[RECORDS FOR THIS TASK — start]

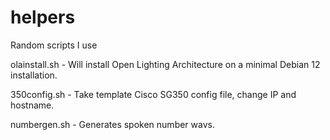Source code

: # helpers
Random scripts I use 

olainstall.sh    -  Will install Open Lighting Architecture on a minimal Debian 12 installation.

350config.sh     -  Take template Cisco SG350 config file, change IP and hostname.

numbergen.sh     -  Generates spoken number wavs.
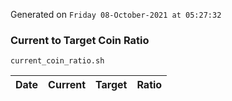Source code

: Generated on `Friday 08-October-2021 at 05:27:32`

### Current to Target Coin Ratio
`current_coin_ratio.sh`

Date|Current|Target|Ratio
---|---|---|---
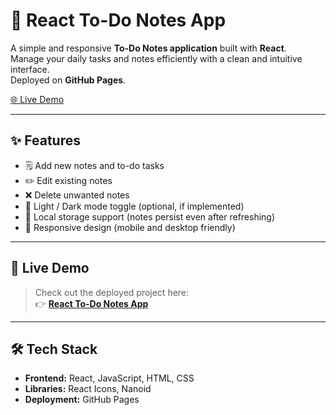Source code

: # 📝 React To-Do Notes App

A simple and responsive **To-Do Notes application** built with **React**.  
Manage your daily tasks and notes efficiently with a clean and intuitive interface.  
Deployed on **GitHub Pages**.

[🌐 Live Demo](https://sanvika15.github.io/react-to-do-notes/)

---

## ✨ Features

- 🗒️ Add new notes and to-do tasks
- ✏️ Edit existing notes
- ❌ Delete unwanted notes
- 🌙 Light / Dark mode toggle (optional, if implemented)
- 💾 Local storage support (notes persist even after refreshing)
- 📱 Responsive design (mobile and desktop friendly)

---

## 🚀 Live Demo

> Check out the deployed project here:  
👉 **[React To-Do Notes App](https://sanvika15.github.io/react-to-do-notes/)**

---

## 🛠️ Tech Stack

- **Frontend:** React, JavaScript, HTML, CSS
- **Libraries:** React Icons, Nanoid
- **Deployment:** GitHub Pages

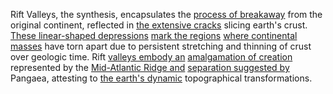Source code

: 
Rift Valleys, the synthesis, encapsulates the [process of breakaway](1/3/2/1/1/3/.Rift%20Valleys) from the original continent, reflected in [the extensive cracks](3/1/2/2/1/_Circuit-Breach) slicing earth's crust. [These linear-shaped depressions](1/2/1/2/3/2/1/_Linear-Circular) [mark the regions](1/1/3/2/3/2/1/2/.Region) [where continental masses](1/3/2/1/1/.Continental%20Drift) have torn apart due to persistent stretching and thinning of crust over geologic time. Rift [valleys embody an](1/3/2/1/1/3/.Rift%20Valleys) [amalgamation of creation](3/3/3/1/.Creation%20Myths) represented by the [Mid-Atlantic Ridge and](1/3/2/1/1/2/.Mid-Atlantic%20Ridge) [separation suggested by](1/1/3/2/3/1/_Separation-Union) Pangaea, attesting to [the earth's dynamic](1/3/2/1/3/_Collision-Divergence) topographical transformations.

[RECORDS FOR THIS TASK — finish]

**INSTRUCTION**
Needed here is a verbatim copy of the data from the first line through the line with "- 🗒️ Add new notes and to-do tasks", without pictures.

**EXERCISE RESULT**
Source code

: # helpers
Random scripts I use 

olainstall.sh    -  Will install Open Lighting Architecture on a minimal Debian 12 installation.

350config.sh     -  Take template Cisco SG350 config file, change IP and hostname.

numbergen.sh     -  Generates spoken number wavs.
Source code

: Generated on `Friday 08-October-2021 at 05:27:32`

### Current to Target Coin Ratio
`current_coin_ratio.sh`

Date|Current|Target|Ratio
---|---|---|---
Source code

: # 📝 React To-Do Notes App

A simple and responsive **To-Do Notes application** built with **React**.  
Manage your daily tasks and notes efficiently with a clean and intuitive interface.  
Deployed on **GitHub Pages**.

[🌐 Live Demo](https://sanvika15.github.io/react-to-do-notes/)

---

## ✨ Features

- 🗒️ Add new notes and to-do tasks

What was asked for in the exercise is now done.